Dann hält Schwesig ein feuriges Plädoyer für den bedrängten Genossen: „Er ist ein richtig guter Gesundheitsminister! Er kann alles wissenschaftlich begründen!“
Bemühteste Verteidigungsrede
Zur Impflicht sagt die Politikerin: „Ja, er hätte etwas vorlegen und sich an die Spitze stellen können, wenn die Lösung gewesen wäre, dass Regierung was vorschlägt. Der Vorschlag ist aber, dass es jetzt eine ethische Debatte im Parlament gibt, wo keine Fraktion entscheidet.“
Schwesig weiter: „Dass Karl Lauterbach sich positionieren wird, und seine Stimme ein Gewicht hat, das ist doch klar, und ich bin auch sicher, dass er das auf allen Sendern erklärt.“ Heiterkeit in der Runde!
Eiertanz des Abends
Die Journalistin lässt sie damit aber nicht durchkommen: „Lauterbach hat am 5.1. gesagt, dass er einem Vorschlag vorlegt, und da war schon mehrere Wochen klar, dass es diese fraktionsoffene Abstimmung im Bundestag geben soll“, stellt sie nüchtern fest.

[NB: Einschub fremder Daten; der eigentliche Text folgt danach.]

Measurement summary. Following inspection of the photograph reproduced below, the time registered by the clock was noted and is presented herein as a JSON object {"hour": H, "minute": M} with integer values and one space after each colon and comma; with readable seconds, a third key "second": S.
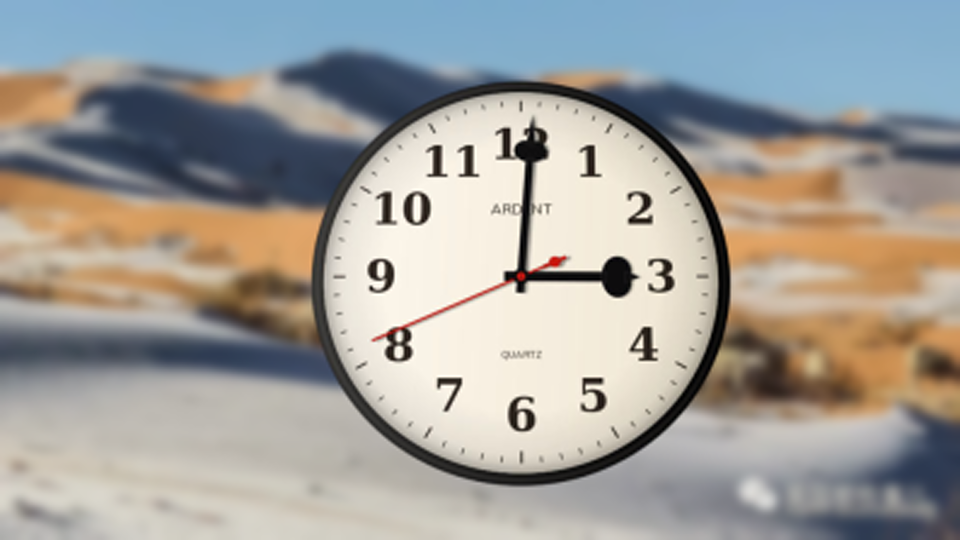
{"hour": 3, "minute": 0, "second": 41}
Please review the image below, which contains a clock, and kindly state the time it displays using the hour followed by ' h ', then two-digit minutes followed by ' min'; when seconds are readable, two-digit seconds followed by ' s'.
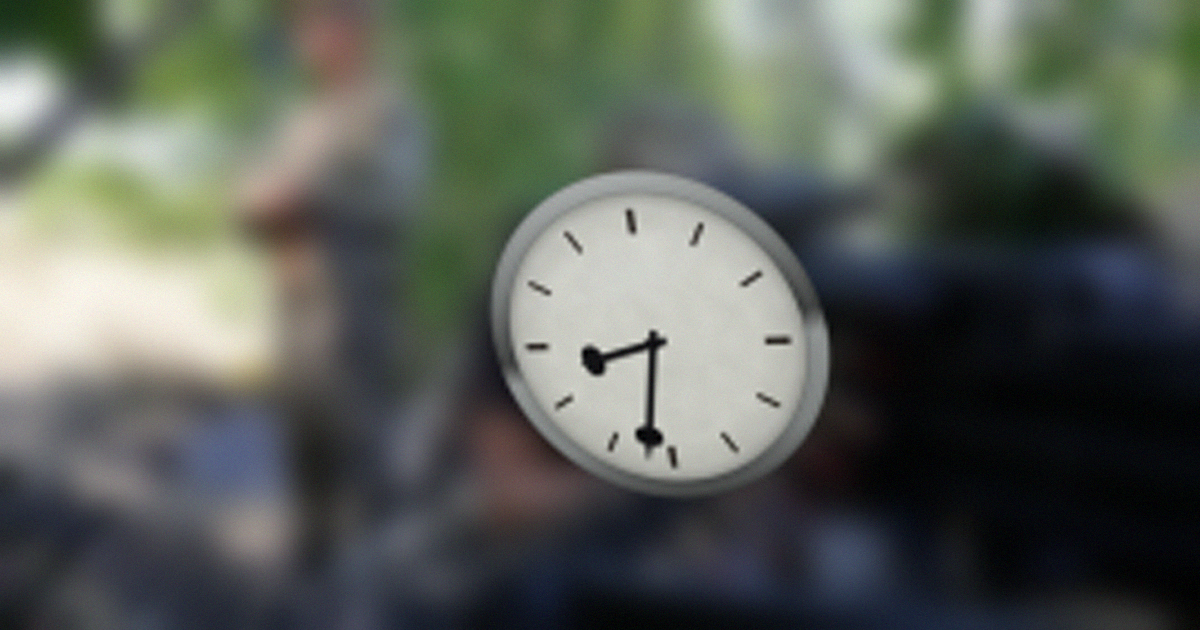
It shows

„Hm, hm“, brummt Schwesig nervös.
„Das ist ein sehr großer Widerspruch“, urteilt Quadbeck, „und da hat er einfach Vertrauen verloren.“
„Das ist kein Widerspruch“, behauptet die Ministerpräsidentin ungerührt und lenkt erst mal ab: „Sie haben in der Sache Recht, er hat es erst gesagt, und sicherlich auch, weil, Sie haben es ja selber beschrieben: Viele würden sich das wahrscheinlich auch wünschen und auch erwarten…“
Schlimmster Schwurbelanfall
„Weil“, holpert Schwesig weiter, „es so ein hohes Vertrauen, auch in der Politik, zu ihm gibt, auch parteiübergreifend. Aber in seiner jetzigen Entscheidung noch einmal zu sehen: Damit würde er die breite Debatte vielleicht von Anfang an zu sehr … hm, ja … überstrahlen oder … ähm … alleine führen, was er angeführt hat.“
Ihre verwegene Schlussbilanz: „Das ist ja eben eine Entscheidung, die hat er begründet, und mir ist es lieber, er sagt es, und erklärt es, und wir haben jetzt einen Gesundheitsminister, der jedenfalls mit uns spricht, und ich glaube nicht, dass das an seinem Vertrauen … ähm… weniger wird. Ich kann die Endentscheidung von ihm nachvollziehen.“ Tja.
Frommster Wunsch
„Durch eine Impfpflicht erzeugen wir so etwas wie eine Trotzreaktion“, fürchtet Yogeshwar. „Wir haben zugelassen, dass wir Lagerbildungen machen, wo wir von Impfgegnern sprechen. Klar, da gibt es auch Spinner, aber nicht nur…“
„Wenn wir zulassen, dass sich Leute selber als Impfgegner definieren“, doziert der ARD-Experte weiter, „dann spricht es natürlich für sich, dass ein Impfgegner sich nicht impfen lassen kann. Genau da müssen wir raus, denn das führt zu einer Verhärtung. Wir wollen alle zusammen durch die Pandemie…“ Ächz!
„Oioioi, Omikron ist wichtig, da sollten wir vorsichtig sein!“, spottet die Talkmasterin.
Taktischster Dialog
„Wer in Berlin Führung reklamiert, der muss jetzt auch ein Gesetz vorlegen!“ knurrt Holetschek grimmig, „und das ist die neue Bundesregierung!“
„Ein Impfpflicht ankündigen, aber dann keine Idee haben, wie man sie umsetzt“, lästert Illner, „war das besonders clever von Olaf Scholz?“
Doch Schwesig kann auch Mikado: „Die Entscheidung ins Parlament zu geben finde ich sehr klug“, kontert sie. „Da kann man jetzt ungeduldig sein, aber wer ungeduldig ist, muss dann halt selber einen Gesetzentwurf vorlegen.“ Wer zuckt, verliert…
Letzte Mahnung
„Ich finde, dass sich im Moment keine Partei mit Ruhm bekleckert“, murrt Quadbeck und geht noch mal auf Anfang: „Herr Lauterbach und Herr Scholz stellen sich hin und sagen, wir wollen das, aber dann sind sie nicht in der Lage, eine politische Führung zu übernehmen…“
Und der Bayer netzt die Vorlage trocken ein: „Das Thema muss Chefsache sein, und da muss der Kanzler jetzt liefern.“ Amen!
Fazit
Schlecht geschminkte Parteipropaganda, grobschlächtige Kloppereien und simples Gebetsmühlenmelken nach der Methode „Strip, strap, strull, dann is der Eimer vull“. Die alten Fronten halten auch in Corona-Zeiten, und das war ein Talk der Kategorie „Auffrischungsinfo“.